Depuis 1900, des efforts ont été faits pour établir une ligne de partage des eaux entre la psychanalyse, la psychologie et la psychiatrie. D’abord en prétendant qu’elle faisait partie de la psychologie pour essayer de la conquérir (Freud et sa psychologie des profondeurs), puis avec la tentative ratée de conquête de la psychiatrie (à travers Jung). Lacan aura fait plusieurs efforts pour tenter d’établir l’analyse près de la scientificité. D’abord, il aura placé la psychanalyse du côté des sciences, puis il tendrait à moduler cette localisation : la psychanalyse ne serait pas une science mais un délire dont on attendrait une science. En réalité, ni Freud ni Lacan n’ont abandonné la prétention scientifique.
Comment établir une ligne de partage des eaux ? Cela ne pourrait pas être établi à l’avance. Il faudrait prêter attention à cette déclaration qui situe ce moment charnière entre la thérapie, le traitement ou l’analyse. À ce moment de passage l’analyse perdrait-elle à jamais le « psy » ou, alternativement, resterait-elle localisée et régulée par la norme sociale ? À mes yeux, cette déclaration de Jean Allouch serait une figure du neutre dans l’expérience analytique qui met en jeu une éthique dans laquelle l’accent est mis sur un exercice érotique à réaliser qui dans ce cas ne sera plus seulement une étincelle dans la nuit. On pourrait alors alléguer que ce serait une partition fantastique, car dans ces eaux nagent des psychiatres, des analystes, des psychologues et tout type de thérapies alternatives ou de pratiques spirituelles.
Cette déclaration expose une situation de l’analyse aujourd’hui : comment se distingue sa spécificité ? L’analyse existe depuis 130 ans, il faudrait donc, pour en distinguer la spécificité, pouvoir recevoir et revoir son histoire.
Michel Foucault aura dit qu’un principe d’inquiétude habite l’analyse depuis ses débuts. De fait, l’analyse s’appuie sur des inquiétudes qui habitent notre époque. Son usage de la « critique » fait référence à une lecture de remise en question de concepts, énoncés et de formules qui tentaient d’établir de manière sûre et confortable des définitions pédagogiques aboutissant à une certaine vulgarisation de l’analyse.

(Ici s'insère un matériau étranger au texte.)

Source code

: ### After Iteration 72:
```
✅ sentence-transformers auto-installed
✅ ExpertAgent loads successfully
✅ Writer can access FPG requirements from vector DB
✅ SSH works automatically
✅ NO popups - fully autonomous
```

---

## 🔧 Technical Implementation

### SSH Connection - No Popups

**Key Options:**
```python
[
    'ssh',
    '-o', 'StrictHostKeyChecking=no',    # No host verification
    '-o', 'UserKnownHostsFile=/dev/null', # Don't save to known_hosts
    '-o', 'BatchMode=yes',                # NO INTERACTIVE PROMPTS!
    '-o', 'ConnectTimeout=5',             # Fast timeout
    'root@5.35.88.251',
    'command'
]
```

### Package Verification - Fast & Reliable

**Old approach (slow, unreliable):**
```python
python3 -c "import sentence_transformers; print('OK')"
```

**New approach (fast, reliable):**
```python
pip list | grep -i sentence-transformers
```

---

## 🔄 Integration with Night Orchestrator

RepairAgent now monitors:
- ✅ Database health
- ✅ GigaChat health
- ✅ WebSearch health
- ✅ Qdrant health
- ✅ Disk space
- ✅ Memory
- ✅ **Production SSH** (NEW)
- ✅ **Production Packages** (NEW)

Cela continue d’être l’un des problèmes de la psychopathologie dite psychanalytique. Par exemple, pendant des décennies, on a essayé de déterminer quelle serait la structure clinique ou la catégorie qui correspondrait à ce qui était placé sous contrôle. D’un point de vue non médical, analytique donc, il s’agirait d’échapper au jeu de la classification, de l’identification et de l’interprétation, en le suspendant. L’exercice érotique dans l’analyse elle-même se distingue de la psychopathologie, il se détache des catégories cliniques. On préfèrera (une liste non exhaustive est faite ici…) d’autres choses, par exemple : la surprise, la spiritualité, la critique, les mots qui ne sont pas dans le dictionnaire, le rythme, la musicalité, ne pas juger, ne rien prendre pour acquis, les dérapages, les absurdités, la mise en scène, les paroles insensées, ne pas penser, le rêve, la liberté, la littéralité, la volonté, le chiffre, l’énigme, la sortie, les silences et les glissements. Il y a des exemples vivants dans Allô Lacan ? certainement pas qu’on pourrait lire :
conclusion
Deux psychanalystes bavardent ; ils sont l’un et l’autre en contrôle chez Lacan.

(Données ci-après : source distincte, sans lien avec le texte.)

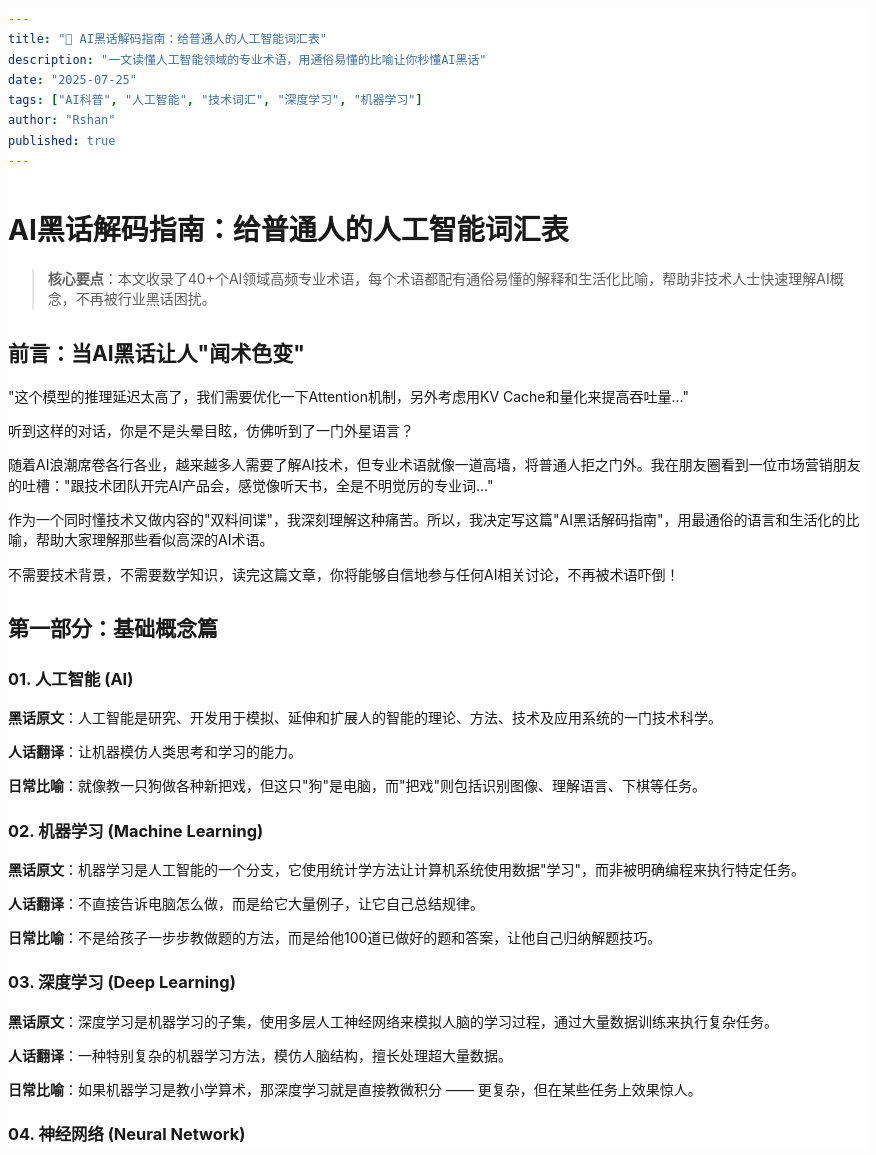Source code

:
 ```yaml
---
title: "🤖 AI黑话解码指南：给普通人的人工智能词汇表"
description: "一文读懂人工智能领域的专业术语，用通俗易懂的比喻让你秒懂AI黑话"
date: "2025-07-25"
tags: ["AI科普", "人工智能", "技术词汇", "深度学习", "机器学习"]
author: "Rshan"
published: true
---
```


# AI黑话解码指南：给普通人的人工智能词汇表

> **核心要点**：本文收录了40+个AI领域高频专业术语，每个术语都配有通俗易懂的解释和生活化比喻，帮助非技术人士快速理解AI概念，不再被行业黑话困扰。

## 前言：当AI黑话让人"闻术色变"

"这个模型的推理延迟太高了，我们需要优化一下Attention机制，另外考虑用KV Cache和量化来提高吞吐量..."

听到这样的对话，你是不是头晕目眩，仿佛听到了一门外星语言？

随着AI浪潮席卷各行各业，越来越多人需要了解AI技术，但专业术语就像一道高墙，将普通人拒之门外。我在朋友圈看到一位市场营销朋友的吐槽："跟技术团队开完AI产品会，感觉像听天书，全是不明觉厉的专业词..."

作为一个同时懂技术又做内容的"双料间谍"，我深刻理解这种痛苦。所以，我决定写这篇"AI黑话解码指南"，用最通俗的语言和生活化的比喻，帮助大家理解那些看似高深的AI术语。

不需要技术背景，不需要数学知识，读完这篇文章，你将能够自信地参与任何AI相关讨论，不再被术语吓倒！

## 第一部分：基础概念篇

### 01. 人工智能 (AI)

**黑话原文**：人工智能是研究、开发用于模拟、延伸和扩展人的智能的理论、方法、技术及应用系统的一门技术科学。

**人话翻译**：让机器模仿人类思考和学习的能力。

**日常比喻**：就像教一只狗做各种新把戏，但这只"狗"是电脑，而"把戏"则包括识别图像、理解语言、下棋等任务。

### 02. 机器学习 (Machine Learning)

**黑话原文**：机器学习是人工智能的一个分支，它使用统计学方法让计算机系统使用数据"学习"，而非被明确编程来执行特定任务。

**人话翻译**：不直接告诉电脑怎么做，而是给它大量例子，让它自己总结规律。

**日常比喻**：不是给孩子一步步教做题的方法，而是给他100道已做好的题和答案，让他自己归纳解题技巧。

### 03. 深度学习 (Deep Learning)

**黑话原文**：深度学习是机器学习的子集，使用多层人工神经网络来模拟人脑的学习过程，通过大量数据训练来执行复杂任务。

**人话翻译**：一种特别复杂的机器学习方法，模仿人脑结构，擅长处理超大量数据。

**日常比喻**：如果机器学习是教小学算术，那深度学习就是直接教微积分 —— 更复杂，但在某些任务上效果惊人。

### 04. 神经网络 (Neural Network)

– Je lui ai parlé d’un maniaco-dépressif. Il m’a dit :
– « Ne le prenez pas en analyse ! »
– Oui ? Figure-toi que je lui ai présenté un cas de paranoïa, ce qu’il a conclu en me disant :
« Fichez-le à la porte ! »
Généralisation conclusive (et erronée, chacun oubliant que c’est à lui que Lacan s’adresse) : selon Lacan, la maniaco-dépressive et la paranoïa sont des contre-indications à la psychanalyse[13].